Implications for BSM Physics and Beyond

The successful implementation of MATHUSLA carries significant theoretical and practical implications. Not only would it enhance the LHC's BSM reach, but it would also provide crucial data relevant to several pressing theoretical questions, such as the stabilization mechanisms of the Higgs mass and the nature of dark matter. Furthermore, the modular and scalable nature of the MATHUSLA concept implies adaptability to evolving experimental requirements and potential future collider environments.

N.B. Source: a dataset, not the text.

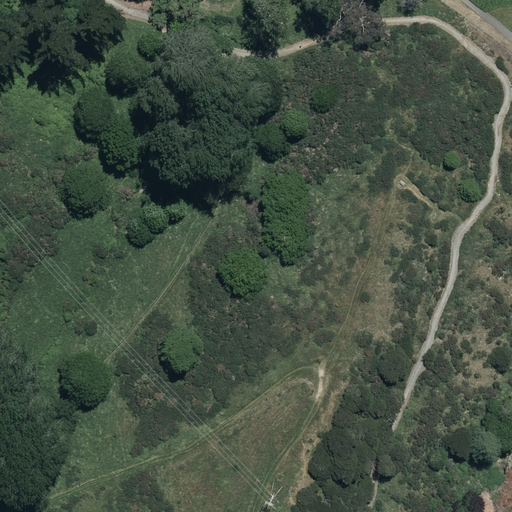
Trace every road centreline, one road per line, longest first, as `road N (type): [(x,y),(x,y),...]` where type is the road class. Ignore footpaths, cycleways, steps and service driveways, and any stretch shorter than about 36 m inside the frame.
road 1 (track): [(0,505),(232,424),(310,379),(381,180),(369,106),(276,55)]
road 2 (track): [(0,502),(212,233),(243,164),(250,102),(239,54)]
road 3 (track): [(252,511),(319,394),(310,379)]
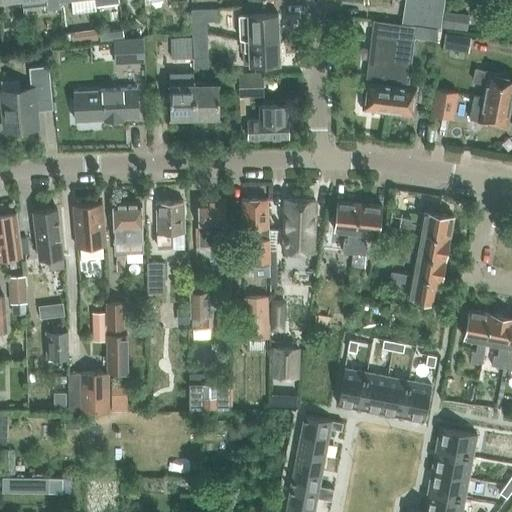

Conclusion and Future Directions

MATHUSLA represents a pivotal step in expanding our detection capabilities for LLPs at the LHC. By progressing toward construction and deployment, MATHUSLA could substantially augment the discovery potential for LLPs, marking a significant advancement in uncovering novel facets of particle physics. As theoretical developments continue to shape our understanding of BSM physics, experimental tools like MATHUSLA are crucial, promising to either confirm or challenge our current models by offering insights into the deepest and most enigmatic corners of the particle world. Future investigations and technological enhancements could only serve to further cement MATHUSLA's role in this ongoing scientific endeavor.